Food allergy is common in infant and young children. It can be frustrating for parents - colicky infants, vomiting, constipation and not tolerating formula or sometimes even breast milk. And for the child, the impact is even more so - failure to thrive is common, which may lead to developmental delay as poor nutrient intake impairs achievement of developmental milestones. Thus, it is important for parents and pediatrician to diagnose food allergy in a timely manner to avoid long-term detrimental outcomes. The good news is most of these allergies in young children will resolve on its own by 4-5 years of age.
Hidden food allergy or intolerances are also common and difficult to identify. Our common perception of food allergy is someone who is allergic to seafood, and ate something with shrimp, and within minutes reacted with full body hives, facial swelling, itching mouth and throat, etc.
However, these are not what we're seeing in children with hidden allergies or intolerances. Reactions to food intolerance are delayed and more subtle. Therefore, they are frequently ignored or dismissed. Food intolerance and food allergy shares many similar signs and symptoms. However, they are very different physiologically.
WHAT IS THE DIFFERENCE BETWEEN FOOD ALLERGY AND FOOD INTOLERANCE?
Food allergy triggers an immediate immune response, usually involving the immunoglobulin E (IgE). IgE-mediated response activates a cascade of systemic reactions, involving multiple organ systems. That is why this is the more severe form food intolerance. Fatal peanut allergy falls into this category. Usually a tiny amount of the offending food can cause an immediate and severe reaction, and may sometimes lead to anaphylactic shock, which is life-threatening emergency.
An anaphylaxis is characterized by systemic responses, such as difficulty breathing due to swelling of airway, hives along with itching, flushed or pale skin, weak and rapid pulse, dangerously low blood pressure, nausea/vomiting or diarrhea, dizziness or fainting.
An anaphylactic event requires emergent medical treatment, and delay of treatment may result in death. People with severe food allergies are usually prescribed and "epi" epinephrine pen that they carry around in case they consume or come in contact with their allergen by accident.

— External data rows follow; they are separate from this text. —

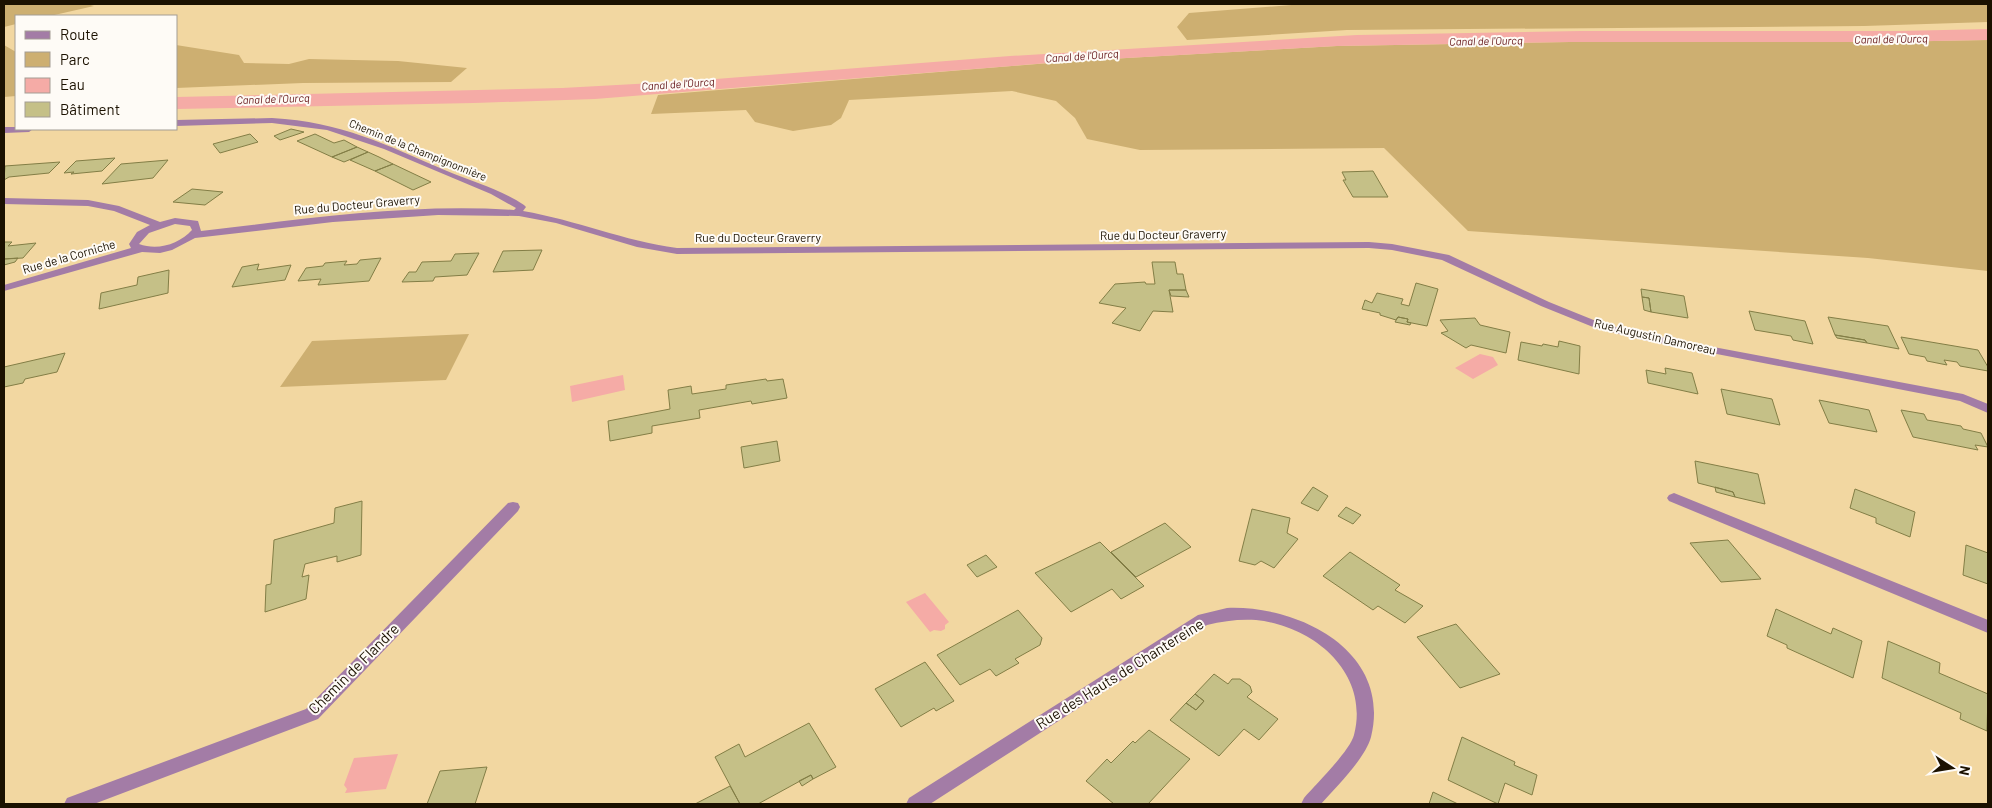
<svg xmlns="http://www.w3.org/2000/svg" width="1992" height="808" font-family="Barlow,sans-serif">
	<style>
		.green { fill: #cdaf71 }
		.water { fill: #f5aba6 }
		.building { fill: #c5c087; stroke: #837e46 }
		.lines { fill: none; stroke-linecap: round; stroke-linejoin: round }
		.minor { fill: #a37ca6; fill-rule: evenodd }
		.labels { text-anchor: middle; stroke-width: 4; stroke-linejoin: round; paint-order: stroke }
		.far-water-label { font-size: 11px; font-style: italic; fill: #631316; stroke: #fefbf6 }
		.far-street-label { font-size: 11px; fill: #1b1100; stroke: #fefbf6 }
		.street-label { font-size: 12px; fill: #1b1100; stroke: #fefbf6 }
		.near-street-label { font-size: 15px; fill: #1b1100; stroke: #fefbf6 }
	</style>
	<rect width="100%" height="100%" fill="#f2d7a1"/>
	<!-- green -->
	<path class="green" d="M4,4H87L94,6L50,16H16V24L4,27Z
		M1304,4H1988V22L1864,26L1347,30L1187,40L1177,27L1189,13Z
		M1988,40V271L1868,258L1468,231L1384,148L1140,150L1087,139L1075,118L1056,101L1012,91L849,100L841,118L831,125L793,131L755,122L746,110L651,114L658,95L1074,61L1337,46L1570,42H1880Z
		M4,45L16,52V96L4,97Z
		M176,45L239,55L244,63L289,64L309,59L398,61L467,68L451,82L303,83L176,88Z
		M469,334L446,380L280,387L312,341Z"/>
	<!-- water -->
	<path class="water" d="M1988,29V40L1880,42H1570L1337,46L1074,61L595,99L474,103L176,109V97L562,88L690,81L1010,56L1357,35L1581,31H1899Z
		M1480,354L1493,357L1498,365L1473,379L1455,368Z
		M623,375L625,390L572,402L570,386Z
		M925,593L949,622L945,625V629L941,631L934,630L930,632L906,602Z
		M398,754L386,789L345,793L347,789L344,785L354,758Z"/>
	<!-- building -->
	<path class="building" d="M291,129L304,132L280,140L274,136Z
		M250,134L258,142L220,153L213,144Z
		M315,134L334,143L344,140L357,147L332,157L297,141Z
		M357,147L368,152L344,162L332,157Z
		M368,152L379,157L393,164L375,171L350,160Z
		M115,158L102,171L71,174L74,172L64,173L76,161Z
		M168,160L153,178L102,184L121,164Z
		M60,162L49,173L9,177L4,180L5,166Z
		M393,164L431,182L413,190L375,171Z
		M1373,171L1388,197H1353L1343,180H1346L1342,172Z
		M192,189L223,192L205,205L173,202Z
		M4,242H12L8,246L36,243L23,258L4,259Z
		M542,250L533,270L493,272L503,251Z
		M479,253L467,275L435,277L433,281L402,282L409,272H416L422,262L451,261L455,254Z
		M18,258L15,262L4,265V259Z
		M381,258L369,281L318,285L321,279L298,281L306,268L323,266L325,263L347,261L344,265L357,264L360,260Z
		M1152,262H1175L1177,274H1183L1186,290H1169L1173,312L1153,311L1140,331L1112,323L1126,308L1099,303L1115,284L1145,282L1146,284H1155Z
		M259,264L257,270L291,265L285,280L232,287L242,267Z
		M169,270L168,293L99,309L101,293L137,285L138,277Z
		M1416,283L1438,289L1427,326L1407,322L1408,319L1398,317L1396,320L1380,315V313L1362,309L1365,300L1372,303L1377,293L1403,299L1401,304L1409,306Z
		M1641,289L1684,296L1688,318L1651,312L1649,298L1642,297Z
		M1169,290H1186L1189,297L1171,296Z
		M1642,297L1649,298L1651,312L1644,310Z
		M1749,311L1805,321L1813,344L1793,340L1791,336L1755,330Z
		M1398,317L1408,319L1407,322L1411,323L1410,325L1395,322Z
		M1828,317L1888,326L1899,349L1867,343L1865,340L1835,335Z
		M1475,318L1480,325L1510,332L1506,353L1471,345L1466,348L1441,333L1448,331L1440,320Z
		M1835,335L1865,340L1867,343L1837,338Z
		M1901,337L1978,350L1988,367V371L1960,366L1957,362L1944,360L1947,365L1927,361L1925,357L1909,354Z
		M1559,341L1580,346L1579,374L1518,360L1521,342L1542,346L1543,344L1558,347Z
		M65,353L57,372L25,379L23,383L4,387V367Z
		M1665,368L1692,373L1698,394L1648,383L1646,370L1666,374Z
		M766,379L767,381L783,379L787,398L752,404L751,401L699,410L700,418L652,426V433L610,441L608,421L670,409L668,390L691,386L692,394L726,389V385Z
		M1721,389L1772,399L1780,425L1727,414Z
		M1819,400L1869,410L1877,432L1829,423Z
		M1901,410L1924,414L1927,420L1961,426L1963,429L1981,433L1988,447L1975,445L1978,450L1913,437Z
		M777,441L780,461L744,468L741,447Z
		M1695,461L1758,474L1765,504L1735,497L1733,492L1698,483Z
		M1313,487L1328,496L1318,511L1301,503Z
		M1715,487L1733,492L1735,497L1716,492Z
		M1855,489L1915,512L1910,537L1876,523V518L1850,508Z
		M362,501L361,555L337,562V556L305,564L302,577L309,575L306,599L265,612L266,585L271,584L274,540L334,523L335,508Z
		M1346,507L1361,515L1353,524L1338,516Z
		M1252,509L1290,518L1287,533L1298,539L1274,568L1261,561L1255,565L1239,561Z
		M1165,523L1191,547L1136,577L1111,552Z
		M1728,540L1761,579L1721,582L1690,543Z
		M1100,542L1144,586L1121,599L1112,589L1071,612L1035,573Z
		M1966,545L1988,553V584L1963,575Z
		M1350,552L1400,585L1395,590L1423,606L1405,623L1378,606L1373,610L1323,576Z
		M986,555L997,567L977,577L967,565Z
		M1776,609L1831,634L1833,628L1862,641L1853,678L1787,648V645L1767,636Z
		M1018,610L1042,638L1040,645L1015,659L1019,663L996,676L990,669L960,685L937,655Z
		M1456,624L1500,674L1460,688L1417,637Z
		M1888,641L1940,663L1939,673L1988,694L1987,731L1960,719L1961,713L1882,678Z
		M925,662L954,701L936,711L934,708L901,727L875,689Z
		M1214,674L1228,684L1232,679H1240L1250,686L1252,692L1247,697L1278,719L1259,740L1244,729L1219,756L1170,720L1186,703L1196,710L1204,701L1195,694Z
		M1195,694L1204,701L1196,710L1186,703Z
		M809,723L836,767L813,779L811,775L758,804H740L715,757L739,744L745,757Z
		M1149,730L1190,759L1148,804H1114L1086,781L1107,759L1111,763L1133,741L1135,743Z
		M1462,737L1515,762L1514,765L1537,775L1532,795L1505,783L1498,804L1448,780Z
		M487,767L475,804H427L440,771Z
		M811,775L813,779L802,786L799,781Z
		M730,786L740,804H695Z
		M1433,792L1458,804H1429Z"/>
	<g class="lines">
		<!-- minor -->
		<path class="minor" d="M272,118C342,122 384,144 447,171C473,182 500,189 524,205L526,207L523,211C576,220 624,241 677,248L1369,242L1392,244L1449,255L1549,302L1601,323L1639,333L1963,394L1988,404V413L1960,401L1634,338L1593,327L1541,306L1442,260L1392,250L1369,248L677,254L637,247L556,223L519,216L438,215L333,222L195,238L172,250L160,253L142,252L4,291V285L131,248L129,244L137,232L150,225L114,211L88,206L4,204V198L88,200L119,206L160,222L175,218L198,221L201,231C305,219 410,203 514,210L516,208L491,194L384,149L327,130L272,123L176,126V120ZM175,224L190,226L192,230C179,244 158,251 139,244L149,233Z
			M4,127H16V129H33L29,132L4,133Z
			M1674,493L1988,620V633L1669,501L1667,498L1669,495Z
			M513,502L518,503L520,507L518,511L318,719L94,804H64L67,798L306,709L508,503Z
			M1227,608C1299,605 1392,651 1371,737C1365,759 1336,787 1321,804H1301L1304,798C1315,785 1350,751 1354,735C1370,673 1314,626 1256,620C1239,619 1223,621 1207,625L930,804H906L909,798L1198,615Z"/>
	</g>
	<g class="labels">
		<!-- far-water labels -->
		<g class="far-water-label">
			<text transform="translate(1891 39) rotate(-1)" y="4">Canal de l'Ourcq</text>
			<text transform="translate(1486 41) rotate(-1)" y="4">Canal de l'Ourcq</text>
			<text transform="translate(1082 56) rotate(-4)" y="4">Canal de l'Ourcq</text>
			<text transform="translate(678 84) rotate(-4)" y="4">Canal de l'Ourcq</text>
			<text transform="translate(273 99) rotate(-2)" y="4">Canal de l'Ourcq</text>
		</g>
		<!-- far-street labels -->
		<g class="far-street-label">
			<text transform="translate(418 150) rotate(22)" y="4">Chemin de la Champignonnière</text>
		</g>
		<!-- street labels -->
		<g class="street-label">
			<text transform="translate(357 205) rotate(-5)" y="4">Rue du Docteur Graverry</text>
			<text transform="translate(1163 235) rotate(-1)" y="4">Rue du Docteur Graverry</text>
			<text x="758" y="242">Rue du Docteur Graverry</text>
			<text transform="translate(69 257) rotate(-16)" y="4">Rue de la Corniche</text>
			<text transform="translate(1655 337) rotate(13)" y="4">Rue Augustin Damoreau</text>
		</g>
		<!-- near-street labels -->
		<g class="near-street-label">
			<text transform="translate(354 669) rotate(-45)" y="5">Chemin de Flandre</text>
			<text transform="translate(1120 674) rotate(-32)" y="5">Rue des Hauts de Chantereine</text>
		</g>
	</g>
	<!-- border -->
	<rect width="1992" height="808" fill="none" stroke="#1b1100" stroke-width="10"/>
	<!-- legend -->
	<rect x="15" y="15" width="162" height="115" fill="#fefbf6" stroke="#a39d94"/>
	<rect x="25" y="31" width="25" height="8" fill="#a37ca6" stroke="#a39d94"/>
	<text x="60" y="40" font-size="15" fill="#1b1100">Route</text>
	<rect x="25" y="52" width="25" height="15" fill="#cdaf71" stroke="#a39d94"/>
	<text x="60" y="65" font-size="15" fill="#1b1100">Parc</text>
	<rect x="25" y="78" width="25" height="15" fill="#f5aba6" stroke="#a39d94"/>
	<text x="60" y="90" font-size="15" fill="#1b1100">Eau</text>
	<rect x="25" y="102" width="25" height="15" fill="#c5c087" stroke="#a39d94"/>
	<text x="60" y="115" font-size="15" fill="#1b1100">Bâtiment</text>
	<!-- north arrow -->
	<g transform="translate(1952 768) rotate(102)" stroke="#fefbf6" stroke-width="4" paint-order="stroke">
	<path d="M0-4L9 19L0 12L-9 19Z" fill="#1b1100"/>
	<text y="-8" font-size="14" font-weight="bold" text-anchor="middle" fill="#1b1100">N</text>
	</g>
</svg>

Food intolerance, on the other hand, does not involve the immune system, and reaction also comes on a lot slower - usually after two hours of ingestion of food, and sometimes up to 48 hours with more subtle presentation. Unlike food allergy, an individual usually is able to tolerate a small amount of the offending foods without much adverse effect.

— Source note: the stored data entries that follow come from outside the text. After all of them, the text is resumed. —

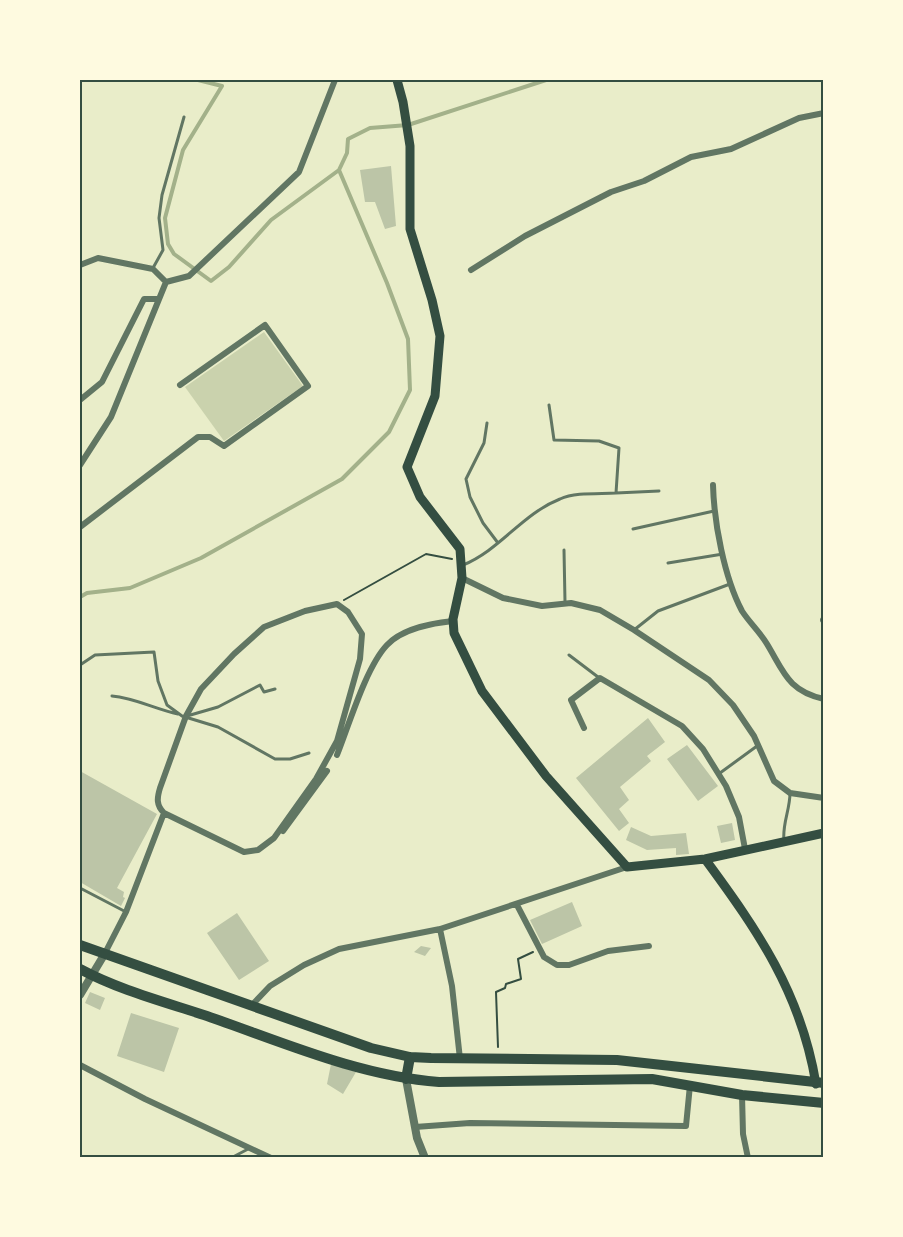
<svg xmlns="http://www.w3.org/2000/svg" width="903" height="1237" font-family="'Sofia Sans Condensed',sans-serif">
<rect width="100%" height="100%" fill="#e9edc9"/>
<!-- green -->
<path fill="#cad2ad" d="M264 332 303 386 224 441 185 387Z"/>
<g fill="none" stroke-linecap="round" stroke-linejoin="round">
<!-- stream -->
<path stroke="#a3b18a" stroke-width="4" d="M117 80H128
M198 80 222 86 183 150 165 218 168 244 174 254 211 281 229 267 271 220 339 170 347 153 348 139 370 128 408 125 546 80
M80 597 87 593 130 588 201 558 342 479 389 432 410 390 408 339 387 283 339 170"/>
</g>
<!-- building -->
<path fill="#bcc5a7" d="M391 166 396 226 385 229 375 202H365L360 170Z
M648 718 665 742 647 756 651 761 620 787 629 800 619 809 629 823 619 831 576 778Z
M687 745 718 786 698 801 667 759Z
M80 771 157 814 117 888 124 892 123 897 125 898 121 906 80 882Z
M732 823 735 840 721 843 717 826Z
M631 827 651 836 686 833 689 854 676 855V848L647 850 626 840Z
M572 902 582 926 542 944 530 920Z
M237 913 269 961 239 980 207 933Z
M421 946 431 948 425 956 414 952Z
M90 992 105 998 100 1010 85 1003Z
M131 1013 179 1028 164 1072 117 1056Z
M331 1064 356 1072 343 1094 327 1084Z"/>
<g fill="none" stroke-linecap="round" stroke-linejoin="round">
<!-- path -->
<path stroke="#344e41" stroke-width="2" d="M344 600 426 554 452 559
M498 1047 496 992 505 988 506 984 521 979 518 959 533 952"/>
<!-- service -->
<path stroke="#617663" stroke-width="3" d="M153 268 163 250 159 218 162 195 184 117
M487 423 484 443 466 479 470 497 483 523 498 543
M616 493 659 491
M633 529 714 511
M564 550 565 602
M668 563 723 554
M463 565C500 550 522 514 560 499 575 492 599 494 616 493L619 448 599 441 554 440 549 405
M634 630 658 611 730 584
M569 655 598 677
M80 665 95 655 154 652 158 681 167 705 182 716 218 727 275 759H290L309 753
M112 696C135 698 155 709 178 714
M187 716 218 707 260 685 264 692 275 689
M720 773 757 746
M784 841C782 824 790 810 790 793
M80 888 126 912
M231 1158 250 1148"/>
<!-- minor -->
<path stroke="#617663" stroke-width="6" d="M80 265 98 258 153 269 166 282
M471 270 525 236 611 192 644 181 691 157 731 149 799 118 824 113
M80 400 102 382 144 299H159
M80 465 111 417 166 282 189 276 299 172 335 80
M713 485C714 522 724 577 742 611 749 622 760 632 767 644 784 672 788 691 824 699
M80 527 198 437H210L224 446 308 386 265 325 180 385
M462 578 503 598 542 606 571 603 600 610 634 630 709 680 733 705 754 736 774 781 790 793 824 798
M337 604 348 612 362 634 360 659 337 741 316 779 274 838 258 850 244 852 164 813C156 805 157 798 160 788L186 716 201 689 234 654 264 627 305 611Z
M823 620H824
M584 728 571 700 600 678 682 726 703 749 726 786 739 817 745 849
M337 755C349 725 366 667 387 645 402 629 433 623 453 621
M283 831 327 771
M517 905 544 957 557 965H569L608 951 649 946
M440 929 452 986 460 1059
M104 955 126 912 164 813
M251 1006 270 986 304 965 339 949 440 929 627 867
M80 1065 145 1099 271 1158
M742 1095 743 1134 748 1158
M415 1127 470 1123 686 1126 690 1085"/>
<!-- tertiary -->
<path stroke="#617663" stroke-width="8" d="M80 995 104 955
M406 1079 417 1138 425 1158"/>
<!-- secondary -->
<path stroke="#344e41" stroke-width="9" d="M397 80 403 102 410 146V229L432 300 440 336 435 396 407 467 420 497 460 549 462 578 453 619 454 633 482 691 546 776 627 867 705 859 824 833
M705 859C758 931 801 993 816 1084"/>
<!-- primary -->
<path stroke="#344e41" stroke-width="10" d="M80 945 371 1048 410 1057 431 1058 617 1060 824 1083
M80 969C119 990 165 1002 207 1016 282 1042 359 1076 439 1082L652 1079 742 1095 824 1103
M406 1079 410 1057"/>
</g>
<!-- border -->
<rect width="903" height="1237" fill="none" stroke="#fefae0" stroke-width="162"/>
<rect x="81" y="81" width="741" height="1075" fill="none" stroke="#344e41" stroke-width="2"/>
</svg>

Symptoms of food intolerance are generally less serious, less obvious and appear very subtly and slowly. That's why the trouble food is seldom identified. Some common signs and symptoms include nausea, vomiting, abdominal cramps, constipation, diarrhea, asthma, eczema (atopic dermatitis), etc. Food intolerances may also result in behavioral symptoms frequently seen in ADHD and autism.
Unlike food allergy, food intolerances are not detected by RAST test or skin prick tests, as both these test for IgE circulating in the blood. Reactions in food intolerance are not IgE-mediated. It may be the result of activation of IgG antibodies or other causes.
Once the offending food is identified, it should be avoided completely, especially the reaction is an IgE-mediated reaction. Food allergies are common in the first years of life. With every repeated exposure to the offending food, the immune system becomes better in attacking that allergen, which means the response will become more and more intense with each repeated exposure. Children usually outgrow their allergies by 4 or 5 years of age. However, repeat exposure may prevent or delay the time to outgrow the allergy.